(Beginning of Material provided)
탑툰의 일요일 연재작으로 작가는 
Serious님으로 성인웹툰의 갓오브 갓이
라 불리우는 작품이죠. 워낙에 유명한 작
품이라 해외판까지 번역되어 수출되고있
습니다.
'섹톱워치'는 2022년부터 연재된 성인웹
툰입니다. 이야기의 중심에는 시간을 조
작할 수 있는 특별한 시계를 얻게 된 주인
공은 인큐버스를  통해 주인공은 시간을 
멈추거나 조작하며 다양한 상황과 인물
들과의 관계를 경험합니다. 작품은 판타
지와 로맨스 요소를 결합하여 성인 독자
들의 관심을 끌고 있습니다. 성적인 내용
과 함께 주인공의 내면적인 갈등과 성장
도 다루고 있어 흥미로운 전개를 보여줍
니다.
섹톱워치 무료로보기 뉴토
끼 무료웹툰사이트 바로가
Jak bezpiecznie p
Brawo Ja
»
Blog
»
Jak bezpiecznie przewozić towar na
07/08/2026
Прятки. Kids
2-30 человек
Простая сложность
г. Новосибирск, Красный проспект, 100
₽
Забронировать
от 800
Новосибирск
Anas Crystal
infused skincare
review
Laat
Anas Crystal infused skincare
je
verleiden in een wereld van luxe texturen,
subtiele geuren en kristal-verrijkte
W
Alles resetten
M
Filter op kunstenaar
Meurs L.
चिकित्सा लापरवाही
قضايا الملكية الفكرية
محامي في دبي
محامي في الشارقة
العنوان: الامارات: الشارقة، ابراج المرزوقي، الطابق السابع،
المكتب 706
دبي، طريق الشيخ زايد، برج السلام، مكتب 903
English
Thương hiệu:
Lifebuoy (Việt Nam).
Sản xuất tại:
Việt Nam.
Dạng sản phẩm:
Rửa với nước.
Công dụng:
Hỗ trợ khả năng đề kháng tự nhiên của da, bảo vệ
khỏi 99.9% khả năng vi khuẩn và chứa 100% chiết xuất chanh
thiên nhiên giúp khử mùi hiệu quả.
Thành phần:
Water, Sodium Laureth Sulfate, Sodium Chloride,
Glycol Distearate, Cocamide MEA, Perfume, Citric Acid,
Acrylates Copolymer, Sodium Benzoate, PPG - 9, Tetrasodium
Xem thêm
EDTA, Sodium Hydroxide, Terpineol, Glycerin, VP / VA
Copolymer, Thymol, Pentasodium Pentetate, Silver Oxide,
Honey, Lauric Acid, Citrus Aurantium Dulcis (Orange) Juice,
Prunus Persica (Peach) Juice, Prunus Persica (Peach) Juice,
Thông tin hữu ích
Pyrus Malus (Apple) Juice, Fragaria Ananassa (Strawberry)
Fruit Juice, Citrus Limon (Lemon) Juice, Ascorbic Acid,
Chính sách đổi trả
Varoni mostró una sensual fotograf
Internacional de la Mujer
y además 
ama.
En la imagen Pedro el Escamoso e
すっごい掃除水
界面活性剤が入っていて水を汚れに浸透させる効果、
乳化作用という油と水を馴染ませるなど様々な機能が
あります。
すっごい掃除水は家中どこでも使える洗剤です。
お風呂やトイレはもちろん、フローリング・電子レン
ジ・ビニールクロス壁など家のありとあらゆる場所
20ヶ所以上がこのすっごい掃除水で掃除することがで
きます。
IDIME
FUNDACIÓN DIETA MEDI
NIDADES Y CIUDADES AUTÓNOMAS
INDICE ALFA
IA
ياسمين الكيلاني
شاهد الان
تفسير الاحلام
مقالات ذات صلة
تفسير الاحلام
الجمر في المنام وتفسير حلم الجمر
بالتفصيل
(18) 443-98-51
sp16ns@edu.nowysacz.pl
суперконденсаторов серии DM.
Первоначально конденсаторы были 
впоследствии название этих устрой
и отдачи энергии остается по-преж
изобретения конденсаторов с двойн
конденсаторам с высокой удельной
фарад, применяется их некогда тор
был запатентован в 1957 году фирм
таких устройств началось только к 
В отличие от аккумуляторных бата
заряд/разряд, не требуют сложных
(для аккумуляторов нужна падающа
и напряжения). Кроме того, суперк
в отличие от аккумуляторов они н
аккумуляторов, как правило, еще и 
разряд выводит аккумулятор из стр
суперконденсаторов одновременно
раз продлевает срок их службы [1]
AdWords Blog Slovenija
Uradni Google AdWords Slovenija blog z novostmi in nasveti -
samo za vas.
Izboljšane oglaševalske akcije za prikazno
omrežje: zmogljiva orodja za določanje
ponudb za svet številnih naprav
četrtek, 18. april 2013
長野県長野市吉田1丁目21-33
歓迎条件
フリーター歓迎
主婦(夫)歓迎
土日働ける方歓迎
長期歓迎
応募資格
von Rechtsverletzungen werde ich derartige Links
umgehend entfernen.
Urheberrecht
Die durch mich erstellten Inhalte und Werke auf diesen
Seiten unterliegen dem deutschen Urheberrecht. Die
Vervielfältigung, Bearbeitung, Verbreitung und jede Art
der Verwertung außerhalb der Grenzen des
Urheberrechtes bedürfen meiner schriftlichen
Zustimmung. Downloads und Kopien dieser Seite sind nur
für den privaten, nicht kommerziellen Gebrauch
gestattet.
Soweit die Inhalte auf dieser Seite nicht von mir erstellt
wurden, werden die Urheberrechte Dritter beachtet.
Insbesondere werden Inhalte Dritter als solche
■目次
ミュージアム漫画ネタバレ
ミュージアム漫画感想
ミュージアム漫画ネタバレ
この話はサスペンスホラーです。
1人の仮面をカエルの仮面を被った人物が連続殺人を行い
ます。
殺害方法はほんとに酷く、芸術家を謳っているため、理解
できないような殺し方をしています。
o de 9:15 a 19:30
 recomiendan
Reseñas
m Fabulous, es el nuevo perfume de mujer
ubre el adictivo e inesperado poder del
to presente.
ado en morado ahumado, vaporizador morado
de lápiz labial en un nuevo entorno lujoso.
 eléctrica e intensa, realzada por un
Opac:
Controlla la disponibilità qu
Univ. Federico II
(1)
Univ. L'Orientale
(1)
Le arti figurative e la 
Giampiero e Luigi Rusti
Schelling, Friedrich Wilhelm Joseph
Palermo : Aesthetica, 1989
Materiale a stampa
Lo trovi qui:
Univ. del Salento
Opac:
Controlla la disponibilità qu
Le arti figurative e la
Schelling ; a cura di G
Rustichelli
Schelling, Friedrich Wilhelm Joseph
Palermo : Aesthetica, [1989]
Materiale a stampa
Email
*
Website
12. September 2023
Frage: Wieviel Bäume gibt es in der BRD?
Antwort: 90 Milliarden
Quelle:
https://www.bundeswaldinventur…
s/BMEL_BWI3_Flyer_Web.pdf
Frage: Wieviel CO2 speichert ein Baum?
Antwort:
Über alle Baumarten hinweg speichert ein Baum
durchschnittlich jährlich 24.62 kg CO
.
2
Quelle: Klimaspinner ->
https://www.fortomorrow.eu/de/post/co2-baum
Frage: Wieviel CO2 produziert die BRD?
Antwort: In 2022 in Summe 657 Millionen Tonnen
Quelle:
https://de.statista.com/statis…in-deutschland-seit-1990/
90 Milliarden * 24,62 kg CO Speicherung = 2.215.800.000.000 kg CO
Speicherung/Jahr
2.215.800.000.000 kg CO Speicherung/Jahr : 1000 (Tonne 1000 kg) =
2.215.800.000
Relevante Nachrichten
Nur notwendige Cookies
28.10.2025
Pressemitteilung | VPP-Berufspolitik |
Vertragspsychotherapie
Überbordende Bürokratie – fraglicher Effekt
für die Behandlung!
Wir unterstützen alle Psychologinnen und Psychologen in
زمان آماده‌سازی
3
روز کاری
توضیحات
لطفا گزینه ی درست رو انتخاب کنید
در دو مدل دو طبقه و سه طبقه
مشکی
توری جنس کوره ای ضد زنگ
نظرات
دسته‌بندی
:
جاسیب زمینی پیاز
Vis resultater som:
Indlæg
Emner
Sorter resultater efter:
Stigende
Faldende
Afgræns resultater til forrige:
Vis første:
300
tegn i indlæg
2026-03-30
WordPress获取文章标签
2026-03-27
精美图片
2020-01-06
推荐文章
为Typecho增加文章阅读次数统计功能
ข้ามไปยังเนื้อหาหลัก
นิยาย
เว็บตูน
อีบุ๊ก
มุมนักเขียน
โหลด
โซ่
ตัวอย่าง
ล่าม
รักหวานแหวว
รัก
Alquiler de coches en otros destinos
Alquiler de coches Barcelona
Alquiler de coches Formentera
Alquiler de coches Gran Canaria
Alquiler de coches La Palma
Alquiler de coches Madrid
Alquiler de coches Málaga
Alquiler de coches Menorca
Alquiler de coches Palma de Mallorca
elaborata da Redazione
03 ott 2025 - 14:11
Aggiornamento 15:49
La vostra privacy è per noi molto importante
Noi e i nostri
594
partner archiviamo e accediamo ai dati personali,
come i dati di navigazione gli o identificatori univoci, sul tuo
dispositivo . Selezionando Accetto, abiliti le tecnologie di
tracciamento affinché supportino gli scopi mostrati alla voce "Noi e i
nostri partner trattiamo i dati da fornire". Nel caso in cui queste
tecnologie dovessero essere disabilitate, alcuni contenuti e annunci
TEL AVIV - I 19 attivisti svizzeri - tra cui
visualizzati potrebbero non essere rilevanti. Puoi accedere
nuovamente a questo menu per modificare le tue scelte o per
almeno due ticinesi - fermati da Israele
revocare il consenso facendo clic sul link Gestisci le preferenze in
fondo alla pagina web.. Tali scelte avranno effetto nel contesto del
(End of Material provided)
■ **Problem requirements**: Of all the lines in the data above, show only those that hold the word "nhiên".

■ **Solution**:
Hỗ trợ khả năng đề kháng tự nhiên của da, bảo vệ
thiên nhiên giúp khử mùi hiệu quả.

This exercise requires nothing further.